◆ REQUEST
Print the data exactly as it appears, keeping every word.

[[ RECORDS PROVIDED open ]]

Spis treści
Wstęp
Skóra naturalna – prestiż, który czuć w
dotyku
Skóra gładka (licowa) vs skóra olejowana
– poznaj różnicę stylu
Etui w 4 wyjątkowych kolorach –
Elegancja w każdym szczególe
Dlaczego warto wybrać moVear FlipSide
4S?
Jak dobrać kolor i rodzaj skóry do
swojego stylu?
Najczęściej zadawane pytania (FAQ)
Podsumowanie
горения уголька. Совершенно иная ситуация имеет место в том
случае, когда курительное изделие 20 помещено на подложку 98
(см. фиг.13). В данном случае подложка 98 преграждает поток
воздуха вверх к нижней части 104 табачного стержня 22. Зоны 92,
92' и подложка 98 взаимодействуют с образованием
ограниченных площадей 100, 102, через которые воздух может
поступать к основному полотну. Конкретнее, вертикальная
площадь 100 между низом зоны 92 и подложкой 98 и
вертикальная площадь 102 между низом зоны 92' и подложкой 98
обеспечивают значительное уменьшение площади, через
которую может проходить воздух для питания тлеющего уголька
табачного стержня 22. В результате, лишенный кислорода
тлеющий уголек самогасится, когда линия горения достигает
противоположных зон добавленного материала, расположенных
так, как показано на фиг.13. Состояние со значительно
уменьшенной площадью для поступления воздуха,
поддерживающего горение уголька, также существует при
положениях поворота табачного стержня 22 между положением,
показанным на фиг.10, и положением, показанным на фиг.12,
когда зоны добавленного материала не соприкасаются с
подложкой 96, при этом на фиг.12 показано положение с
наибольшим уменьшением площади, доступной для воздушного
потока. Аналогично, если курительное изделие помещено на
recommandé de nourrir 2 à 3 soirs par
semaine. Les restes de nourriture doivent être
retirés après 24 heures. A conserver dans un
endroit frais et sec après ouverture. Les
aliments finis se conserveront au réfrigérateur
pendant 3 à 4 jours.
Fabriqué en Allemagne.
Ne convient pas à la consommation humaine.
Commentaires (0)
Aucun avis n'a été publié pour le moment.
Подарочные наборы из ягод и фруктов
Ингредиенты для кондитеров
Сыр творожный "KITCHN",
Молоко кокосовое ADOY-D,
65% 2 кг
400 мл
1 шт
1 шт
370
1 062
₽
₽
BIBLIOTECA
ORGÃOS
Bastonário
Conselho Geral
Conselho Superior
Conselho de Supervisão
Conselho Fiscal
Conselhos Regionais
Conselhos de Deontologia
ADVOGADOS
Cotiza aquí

[[ RECORDS PROVIDED closed ]]

◆ PROBLEM SOLUTION
Spis treści
Wstęp
Skóra naturalna – prestiż, który czuć w
dotyku
Skóra gładka (licowa) vs skóra olejowana
– poznaj różnicę stylu
Etui w 4 wyjątkowych kolorach –
Elegancja w każdym szczególe
Dlaczego warto wybrać moVear FlipSide
4S?
Jak dobrać kolor i rodzaj skóry do
swojego stylu?
Najczęściej zadawane pytania (FAQ)
Podsumowanie
горения уголька. Совершенно иная ситуация имеет место в том
случае, когда курительное изделие 20 помещено на подложку 98
(см. фиг.13). В данном случае подложка 98 преграждает поток
воздуха вверх к нижней части 104 табачного стержня 22. Зоны 92,
92' и подложка 98 взаимодействуют с образованием
ограниченных площадей 100, 102, через которые воздух может
поступать к основному полотну. Конкретнее, вертикальная
площадь 100 между низом зоны 92 и подложкой 98 и
вертикальная площадь 102 между низом зоны 92' и подложкой 98
обеспечивают значительное уменьшение площади, через
которую может проходить воздух для питания тлеющего уголька
табачного стержня 22. В результате, лишенный кислорода
тлеющий уголек самогасится, когда линия горения достигает
противоположных зон добавленного материала, расположенных
так, как показано на фиг.13. Состояние со значительно
уменьшенной площадью для поступления воздуха,
поддерживающего горение уголька, также существует при
положениях поворота табачного стержня 22 между положением,
показанным на фиг.10, и положением, показанным на фиг.12,
когда зоны добавленного материала не соприкасаются с
подложкой 96, при этом на фиг.12 показано положение с
наибольшим уменьшением площади, доступной для воздушного
потока. Аналогично, если курительное изделие помещено на
recommandé de nourrir 2 à 3 soirs par
semaine. Les restes de nourriture doivent être
retirés après 24 heures. A conserver dans un
endroit frais et sec après ouverture. Les
aliments finis se conserveront au réfrigérateur
pendant 3 à 4 jours.
Fabriqué en Allemagne.
Ne convient pas à la consommation humaine.
Commentaires (0)
Aucun avis n'a été publié pour le moment.
Подарочные наборы из ягод и фруктов
Ингредиенты для кондитеров
Сыр творожный "KITCHN",
Молоко кокосовое ADOY-D,
65% 2 кг
400 мл
1 шт
1 шт
370
1 062
₽
₽
BIBLIOTECA
ORGÃOS
Bastonário
Conselho Geral
Conselho Superior
Conselho de Supervisão
Conselho Fiscal
Conselhos Regionais
Conselhos de Deontologia
ADVOGADOS
Cotiza aquí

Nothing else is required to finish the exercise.